Quoted passage:
Start

The Crown appealed to the Court of Appeal seeking a ruling whether an immigration officer is under an obligation to apply to a refugee claimant a presumption in favour of the grant of a temporary permit in the absence of special factors making detention necessary.
1. (Thomas J dissenting) There is no justification for requiring the Minister of Immigration or his delegate to apply a presumptive approach to a temporary permit application by a refugee claimant in cases where there is a discretion to grant one. The Immigration Act 1987 does not support such approach. The NZIS Operational Manual does not require it, nor does the Refugee Convention, even when read with the UNHCR Guidelines on Detention of Asylum-Seekers (see Judgment para 47).
1. (Thomas J dissenting) States have very broad powers under international law to control the entry of non-citizens into their territory. Those powers are subject to limits, for reasons of humanity, in favour of refugees - those fleeing from persecution in their own country (see Judgment para 1).

End

Entries provided:
Start

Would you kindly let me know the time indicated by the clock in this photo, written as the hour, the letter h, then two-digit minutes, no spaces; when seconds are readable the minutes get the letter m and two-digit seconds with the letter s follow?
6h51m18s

End
Start

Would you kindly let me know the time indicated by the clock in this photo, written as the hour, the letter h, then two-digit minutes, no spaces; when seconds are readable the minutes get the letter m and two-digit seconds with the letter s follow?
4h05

End
Start

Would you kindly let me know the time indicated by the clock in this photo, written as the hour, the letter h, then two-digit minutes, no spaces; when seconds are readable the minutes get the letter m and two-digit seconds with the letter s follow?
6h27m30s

End

What is asked:
1. Say whether each statement agrees with the appeal summary. Answer yes or no, and quote the words from the appeal summary that decide it.
(a) The Crown brought the appeal to the Court of Appeal.
(b) The NZIS Operational Manual requires a presumptive approach to temporary permit applications by refugee claimants.
(c) Thomas J agreed with the other judges on both numbered points.
2. In the appeal summary, turn the numbered paragraph whose main text opens with "There is no justification" into a short list that keeps its main facts.

Per-task outputs:
1.
(a) Yes: "The Crown appealed to the Court of Appeal"
(b) No: "The NZIS Operational Manual does not require it"
(c) No: "(Thomas J dissenting)"

2.
- Thomas J dissented.
- Where there is a discretion to grant a temporary permit to a refugee claimant, the Minister of Immigration or his delegate need not apply a presumptive approach.
- The Immigration Act 1987 does not support that approach.
- The NZIS Operational Manual does not require it.
- The Refugee Convention does not require it, even when read with the UNHCR Guidelines on Detention of Asylum-Seekers.
- Source: Judgment para 47.